# Inter -Kultur Haus Интернациональный Дом Творчества > Online конкурсы форума и МОД ИНКУ > 100 рецептов для друзей >  Диетические страсти

## tanu_sha

Дорогие, друзья :Tender: !!! Приглашаю вас принять участие в конкурсе *«100 рецептов для друзей».* Это конкурс-марафон, состоит из 10 тем (созданных отдельно) . Победителей определим по количеству «спасибо». 
После окончания конкурса – рецепты-победители будут увековечены в форумовской кулинарной книге, которую каждый участник сможет распечатать дома, конечно если есть принтер… или в ближайшем копицентре, если принтера дома нет. Так же в конце года из 100 работ мы выберем самую лучшую (по количеству «спасибо»), автор которой и станет обладателем гран при :Ok: 

Пора ознакомится с *условиями конкурса*:
Один  пост должен содержать только один рецепт.
Рецепт состоит из:
- названия
- фотографии 
- ингредиентов;
- способа приготовления;
- комментариев (по желанию) – расскажите, почему для конкурса вы выбрали именно это блюдо или интересную историю, связанную с ним.

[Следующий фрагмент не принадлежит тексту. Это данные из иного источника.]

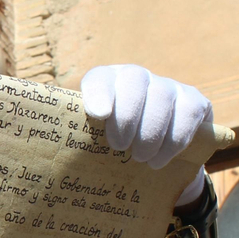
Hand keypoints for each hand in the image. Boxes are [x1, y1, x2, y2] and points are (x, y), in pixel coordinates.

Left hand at [81, 64, 211, 203]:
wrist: (154, 154)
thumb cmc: (114, 147)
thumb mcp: (94, 141)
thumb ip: (76, 139)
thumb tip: (44, 159)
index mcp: (106, 83)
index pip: (99, 78)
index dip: (99, 93)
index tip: (99, 115)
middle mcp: (137, 77)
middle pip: (134, 80)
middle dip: (127, 116)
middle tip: (121, 147)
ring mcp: (168, 86)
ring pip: (163, 96)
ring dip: (151, 132)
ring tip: (141, 158)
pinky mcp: (194, 101)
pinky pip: (189, 112)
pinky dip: (175, 139)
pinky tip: (161, 160)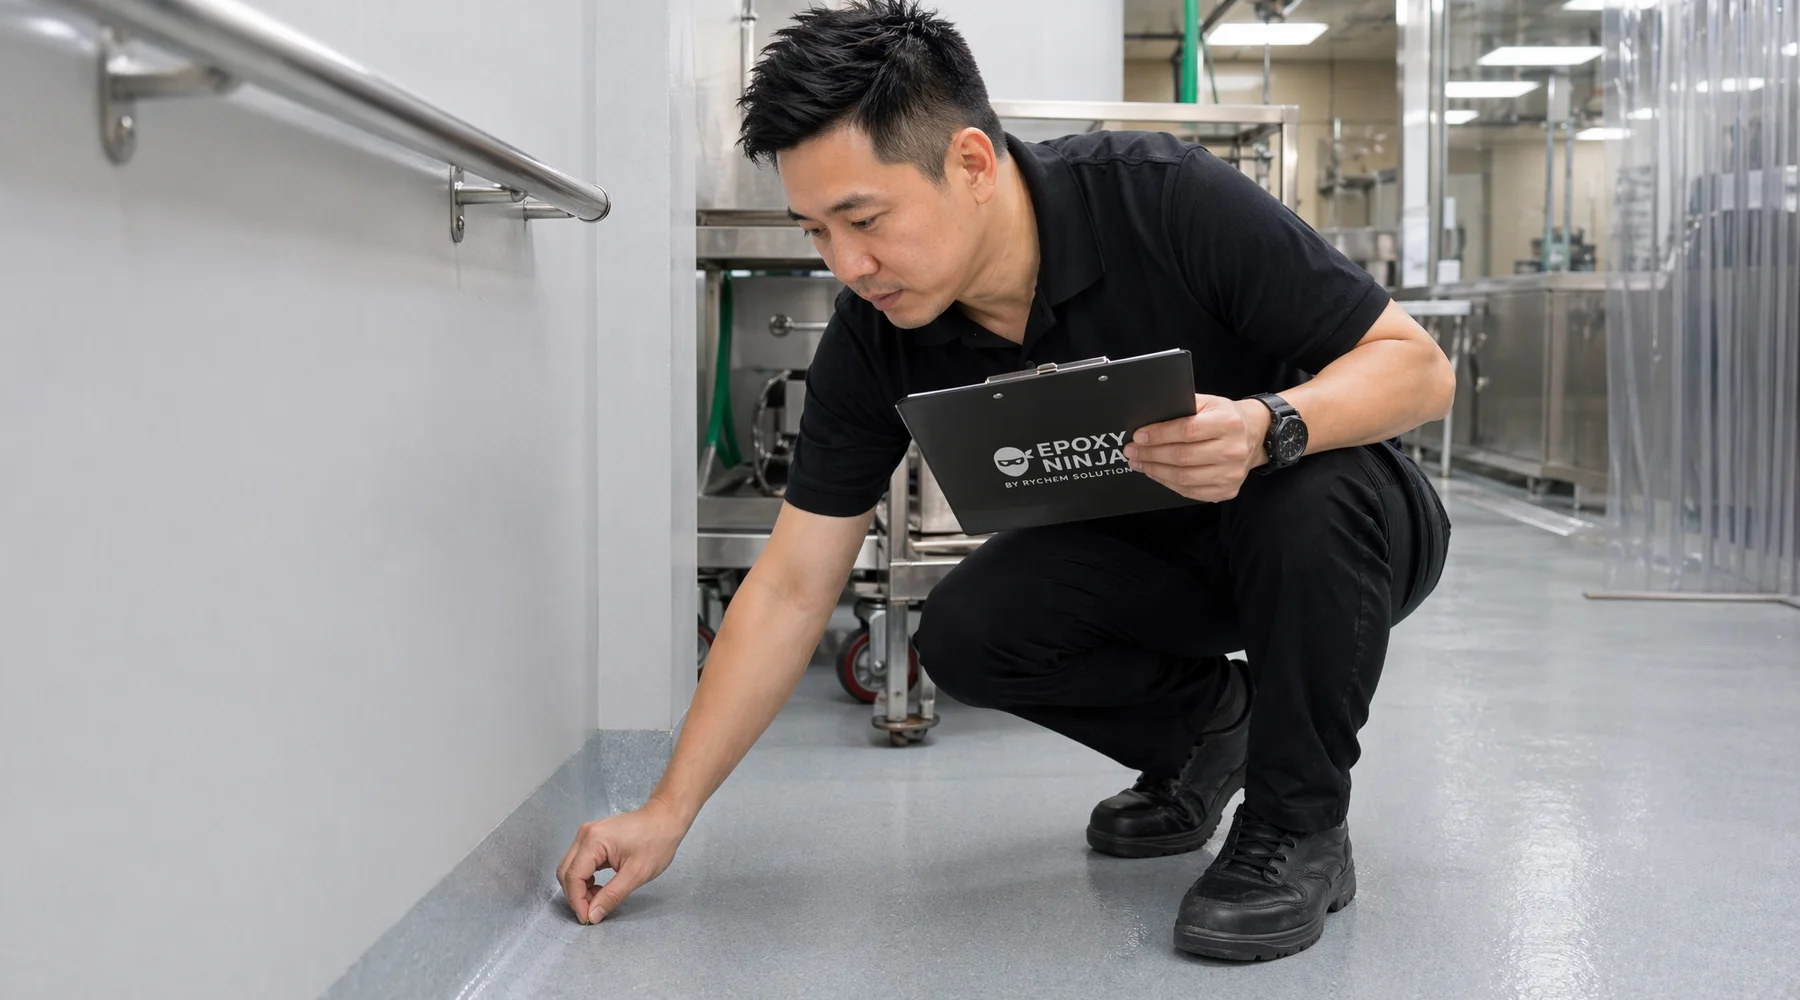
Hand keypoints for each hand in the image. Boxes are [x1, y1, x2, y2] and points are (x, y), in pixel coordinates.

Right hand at [556, 796, 688, 924]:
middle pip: (566, 872)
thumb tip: (593, 914)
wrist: (665, 819)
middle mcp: (585, 835)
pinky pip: (580, 863)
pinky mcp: (593, 838)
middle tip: (592, 912)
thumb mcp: (636, 873)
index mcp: (593, 841)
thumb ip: (612, 895)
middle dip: (576, 896)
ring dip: (580, 888)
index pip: (573, 877)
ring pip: (571, 868)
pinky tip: (599, 888)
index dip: (577, 901)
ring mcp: (588, 835)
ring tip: (598, 899)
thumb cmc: (656, 840)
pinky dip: (586, 879)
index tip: (587, 918)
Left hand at [1123, 395, 1269, 501]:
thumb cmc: (1227, 417)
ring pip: (1184, 477)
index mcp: (1228, 423)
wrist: (1256, 435)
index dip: (1158, 435)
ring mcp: (1231, 474)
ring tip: (1139, 463)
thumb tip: (1149, 419)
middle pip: (1182, 457)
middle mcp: (1233, 450)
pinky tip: (1156, 474)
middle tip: (1131, 451)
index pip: (1186, 431)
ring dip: (1155, 471)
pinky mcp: (1227, 490)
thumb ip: (1183, 407)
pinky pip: (1191, 491)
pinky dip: (1168, 483)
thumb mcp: (1210, 402)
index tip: (1138, 436)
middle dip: (1151, 454)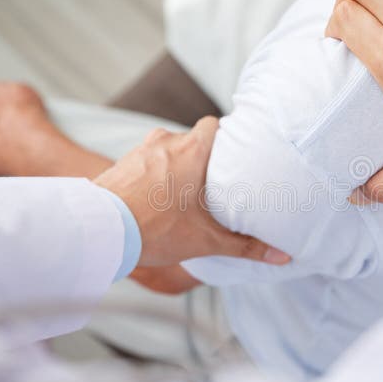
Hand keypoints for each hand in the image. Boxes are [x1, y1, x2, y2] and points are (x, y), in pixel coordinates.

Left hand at [94, 116, 291, 277]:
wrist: (99, 232)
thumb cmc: (154, 229)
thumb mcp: (206, 240)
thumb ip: (246, 246)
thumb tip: (283, 256)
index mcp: (193, 150)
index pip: (216, 125)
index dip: (227, 137)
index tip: (236, 154)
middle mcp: (166, 142)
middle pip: (193, 139)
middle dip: (203, 157)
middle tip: (214, 181)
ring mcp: (139, 150)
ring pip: (167, 149)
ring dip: (176, 165)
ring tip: (186, 192)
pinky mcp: (121, 164)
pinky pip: (145, 161)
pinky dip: (154, 174)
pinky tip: (157, 198)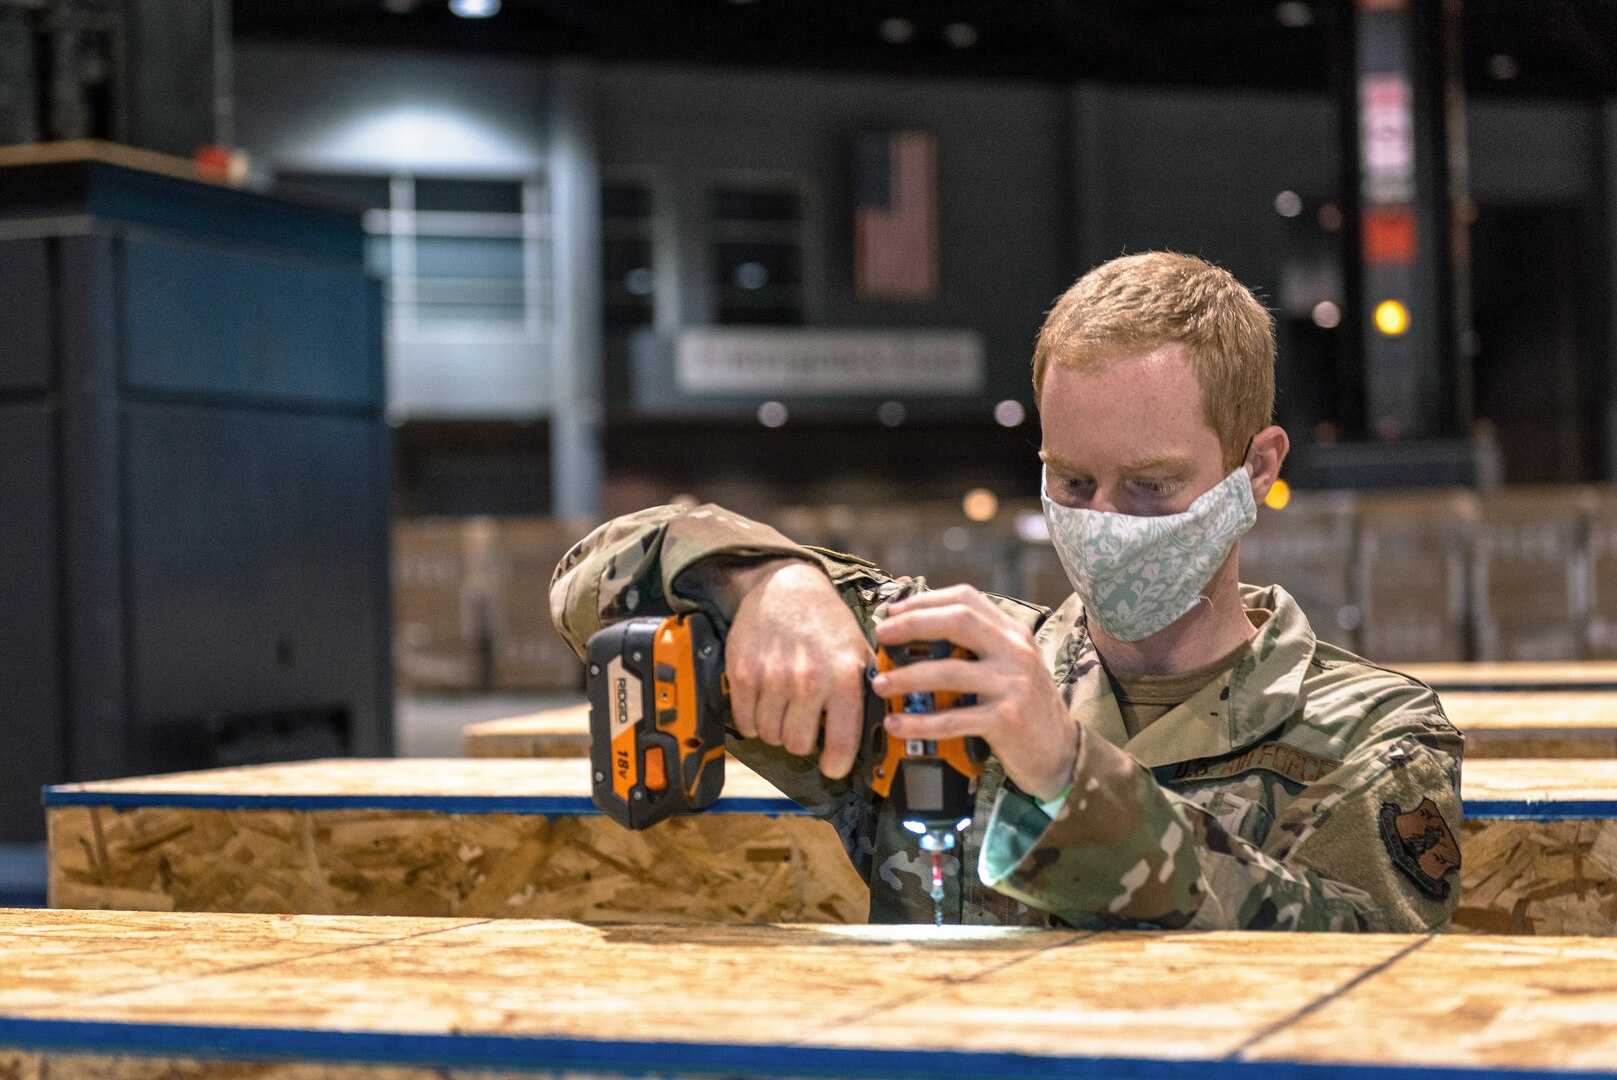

*Темы конкурса:*(созданы отдельно *в этом* подразделе)

*Диетические страсти*
Диета…. Чтоб еще такого съесть, чтоб похудеть. 

05-25 декабря выбор лучшего рецепта.

----------


## Aannaa

*ЯБЛОЧКИ С КЛЮКВОЙ*

Проблема любой диеты - очень хочется сладенького и вкусненького! Меня спасают такие яблочки. Целые яблоки помыть, вырезать углубление в сердцевине, только не прорезать до конца, так чтобы яблочко было как стаканчик. В вырезанную сердцевину положить 1/2 чайной ложки меда и примерно 1 чайную ложку клюквы. Яблочки на противень и в духовку на средний огонь. Запекать, пока подрумянятся. И вкусно, и полезно. В печёном яблоке много пектина! Приятного аппетита!

----------